**Arbeitsauftrag 1:** Weshalb kann die neue Norm laut dem Auszug horizontale Auswirkungen für die IEC haben? Antworte in ein bis drei Sätzen.
**Arbeitsauftrag 2:** Wandle in den Einträgen alles von der Zeile mit „Question: Estimate the“ bis hinunter zum Ende der Einträge in eine Markdown-Tabelle mit den Spalten „Nr.“ und „Zeile“ um. Lass dabei Leerzeilen und die Bilder weg.

**Auszug zum Lesen:**

● ● ● ● ●

Sowohl Patrick Beks als auch Elisa Lai sind überzeugt, dass die Norm, deren erster kommentierter Entwurf voraussichtlich Ende 2023 verteilt wird, für viele weitere Komitees innerhalb der IEC relevant sein wird. „Das Konzept des schwachen Netzes ist neu und trifft im Grunde auf jedes Elektrogerät zu, das in einem Entwicklungsland genutzt wird. Es handelt sich hierbei um einen übergreifenden Begriff, das heißt, diese neue Norm kann horizontale Auswirkungen für die IEC haben”, merkt Patrick Beks an.

● ● ● ● ●

[Daten zum Schlussfolgern über Szenengeometrie]

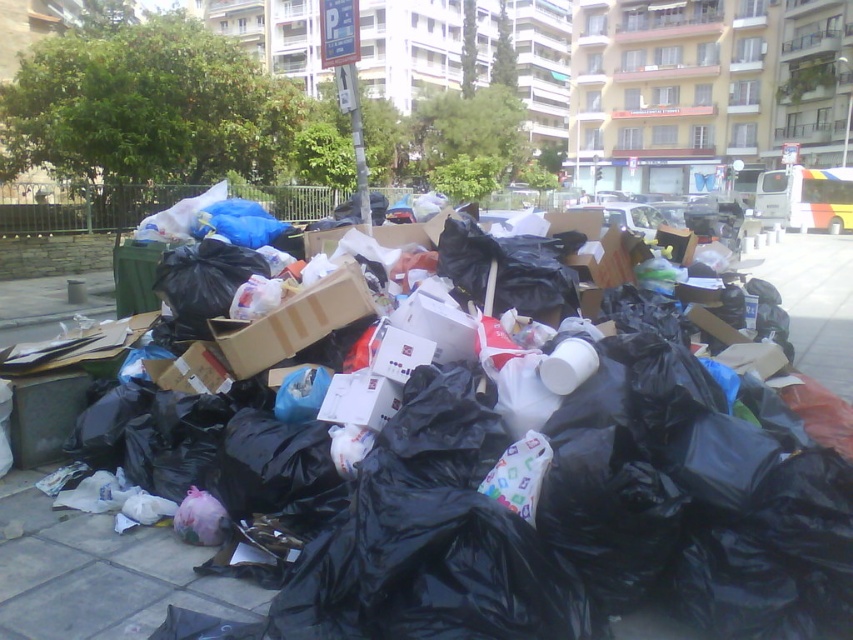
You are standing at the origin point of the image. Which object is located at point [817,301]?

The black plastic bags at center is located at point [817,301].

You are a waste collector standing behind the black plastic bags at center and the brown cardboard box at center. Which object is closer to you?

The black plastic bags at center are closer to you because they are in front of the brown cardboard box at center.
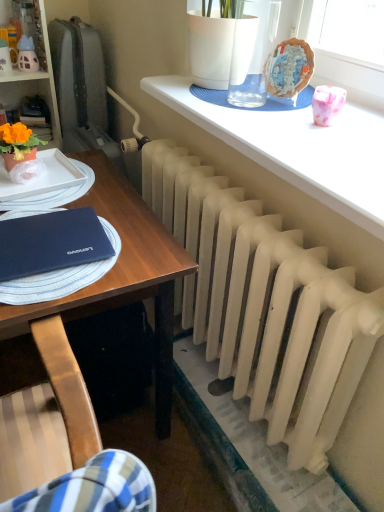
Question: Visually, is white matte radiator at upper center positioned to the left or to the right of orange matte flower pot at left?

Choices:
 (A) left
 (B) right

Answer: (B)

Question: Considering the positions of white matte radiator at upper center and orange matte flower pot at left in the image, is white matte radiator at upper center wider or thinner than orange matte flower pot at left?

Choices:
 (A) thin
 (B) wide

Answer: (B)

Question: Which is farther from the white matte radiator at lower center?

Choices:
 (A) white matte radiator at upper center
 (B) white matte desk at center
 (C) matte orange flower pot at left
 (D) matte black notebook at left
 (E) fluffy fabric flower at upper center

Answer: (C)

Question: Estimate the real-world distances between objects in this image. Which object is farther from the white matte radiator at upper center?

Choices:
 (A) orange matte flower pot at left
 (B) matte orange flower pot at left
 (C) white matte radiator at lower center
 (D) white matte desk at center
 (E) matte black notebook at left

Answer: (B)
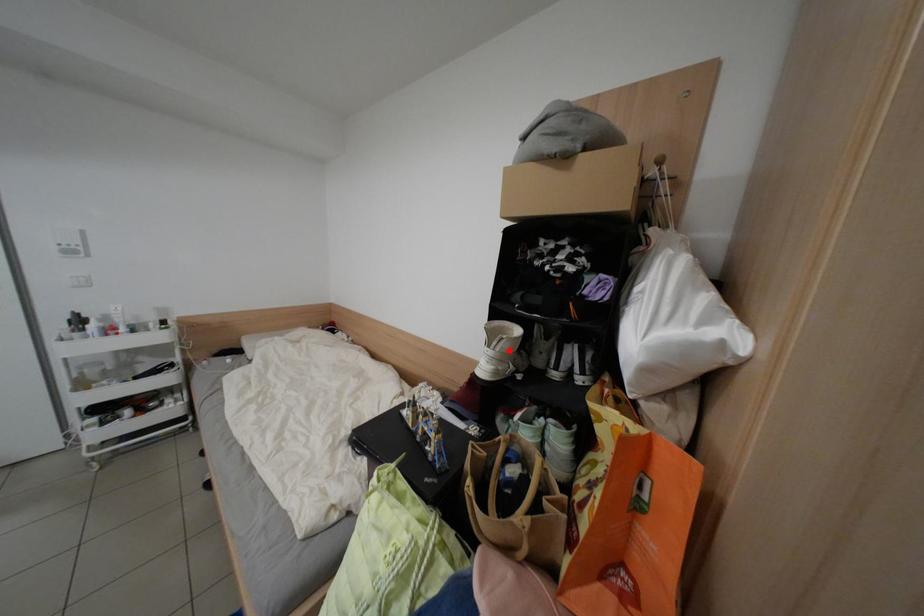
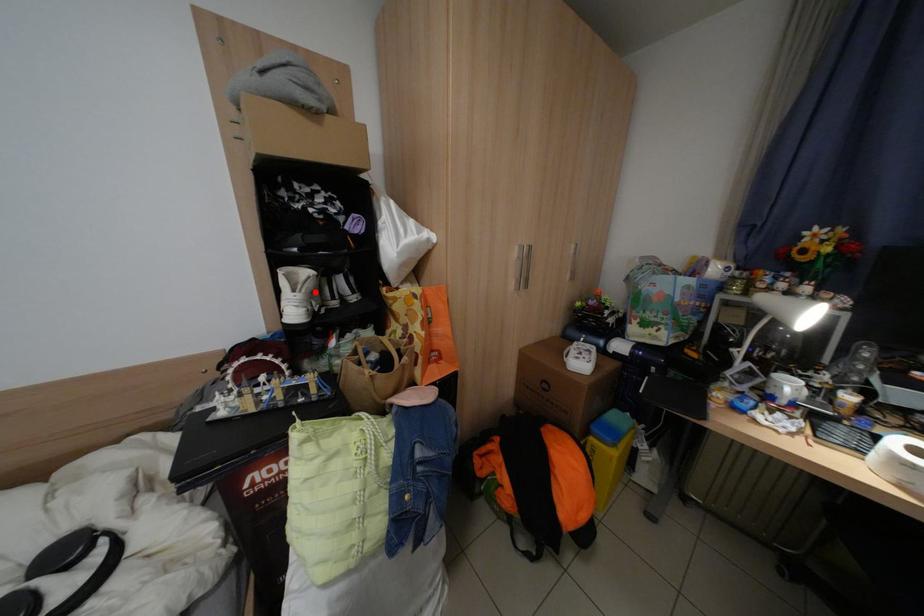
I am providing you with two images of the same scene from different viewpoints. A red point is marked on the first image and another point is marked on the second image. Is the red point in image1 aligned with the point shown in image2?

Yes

● ● ● ● ●

**Lösung 1:** Das Konzept des schwachen Netzes ist neu und trifft im Grunde auf jedes Elektrogerät zu, das in einem Entwicklungsland genutzt wird. Da es sich somit um einen übergreifenden Begriff handelt, kann die Norm horizontale Auswirkungen für die IEC haben.

**Lösung 2:**
| Nr. | Zeile |
|---|---|
| 1 | Question: Estimate the real-world distances between objects in this image. Which object is farther from the white matte radiator at upper center? |
| 2 | Choices: |
| 3 |  (A) orange matte flower pot at left |
| 4 |  (B) matte orange flower pot at left |
| 5 |  (C) white matte radiator at lower center |
| 6 |  (D) white matte desk at center |
| 7 |  (E) matte black notebook at left |
| 8 | Answer: (B) |
| 9 | I am providing you with two images of the same scene from different viewpoints. A red point is marked on the first image and another point is marked on the second image. Is the red point in image1 aligned with the point shown in image2? |
| 10 | Yes |